Geoff was a quietly spoken, courteous, person and was always very precise in his speech and writing. He did not suffer fools gladly and would not hesitate to correct anyone in respect of a matter of fact or grammatical error. With his engineering background he could turn his hand to most technical tasks whether it be engine maintenance, electrical, joinery, hydraulic systems or whatever – useful on a barge!  He was scrupulous in business matters and expected the same from others.
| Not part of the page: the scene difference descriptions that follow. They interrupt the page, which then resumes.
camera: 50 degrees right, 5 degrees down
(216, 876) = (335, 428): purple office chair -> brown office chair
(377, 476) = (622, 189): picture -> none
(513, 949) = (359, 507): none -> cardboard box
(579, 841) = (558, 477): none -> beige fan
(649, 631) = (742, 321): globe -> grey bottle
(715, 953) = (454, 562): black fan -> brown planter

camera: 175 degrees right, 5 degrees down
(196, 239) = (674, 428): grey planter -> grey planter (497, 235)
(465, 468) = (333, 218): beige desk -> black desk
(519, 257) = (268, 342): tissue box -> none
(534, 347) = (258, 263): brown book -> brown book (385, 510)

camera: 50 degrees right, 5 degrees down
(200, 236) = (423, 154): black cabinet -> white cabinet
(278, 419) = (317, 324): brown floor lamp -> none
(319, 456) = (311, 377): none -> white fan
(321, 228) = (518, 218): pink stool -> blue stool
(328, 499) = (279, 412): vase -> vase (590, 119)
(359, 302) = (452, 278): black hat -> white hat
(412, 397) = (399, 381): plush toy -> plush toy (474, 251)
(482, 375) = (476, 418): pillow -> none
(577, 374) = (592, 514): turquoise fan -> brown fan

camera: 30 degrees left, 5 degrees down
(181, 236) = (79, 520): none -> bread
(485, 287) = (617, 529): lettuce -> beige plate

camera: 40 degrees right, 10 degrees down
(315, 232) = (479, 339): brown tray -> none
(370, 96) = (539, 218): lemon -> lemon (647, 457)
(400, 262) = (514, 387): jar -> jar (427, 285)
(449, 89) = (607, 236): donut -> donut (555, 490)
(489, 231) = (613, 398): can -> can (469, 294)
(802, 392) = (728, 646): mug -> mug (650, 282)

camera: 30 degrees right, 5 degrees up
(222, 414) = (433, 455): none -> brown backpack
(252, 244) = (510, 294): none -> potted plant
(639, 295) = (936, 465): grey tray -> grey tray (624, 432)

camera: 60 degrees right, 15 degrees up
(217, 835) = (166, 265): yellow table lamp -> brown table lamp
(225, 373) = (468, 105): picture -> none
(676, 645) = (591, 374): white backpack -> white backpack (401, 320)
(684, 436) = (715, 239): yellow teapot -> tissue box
He set himself (and others) very high standards, was an exacting taskmaster and didn’t delegate easily.  He was generous and would help anyone out of difficulty and was well liked and respected by barge crews and waterways staff as well as pleasure boaters with whom he came into contact.  He had a quiet zest for life, and a tremendous sense of optimism which inspired others.  He will be much missed by all who knew him.

David Lowe January 2013

“ Making A Difference”

 

Geoff Wheat

On hearing the sad news of Geoff’s death, I felt compelled to say a few words. I took on the task of updating our beloved charts back in 2009 and, on hearing of my quest, Geoff was quick to offer his services. We met up on a cold night in a pub in Huddersfield railway station and Geoff quickly got on with reviewing the work I had already done. It became clear very early on in our meeting that he was a enormous character and one whose knowledge of the waterways was second to none. It took us about 3½ hours to painstakingly identify every light, symbol, marker and plot where to navigate along the tidal stretch of our charts. Every now and again we would break off from the task in hand for a tale of when he’d been aground here or when a rope snapped on a barge there. The time flew by as my interest in the tales he had to tell was huge.

I didn’t know Geoff very well but I would like to take this opportunity to say thank you Geoff. He will be sorely missed on our network and without him our charts wouldn’t be what they are today.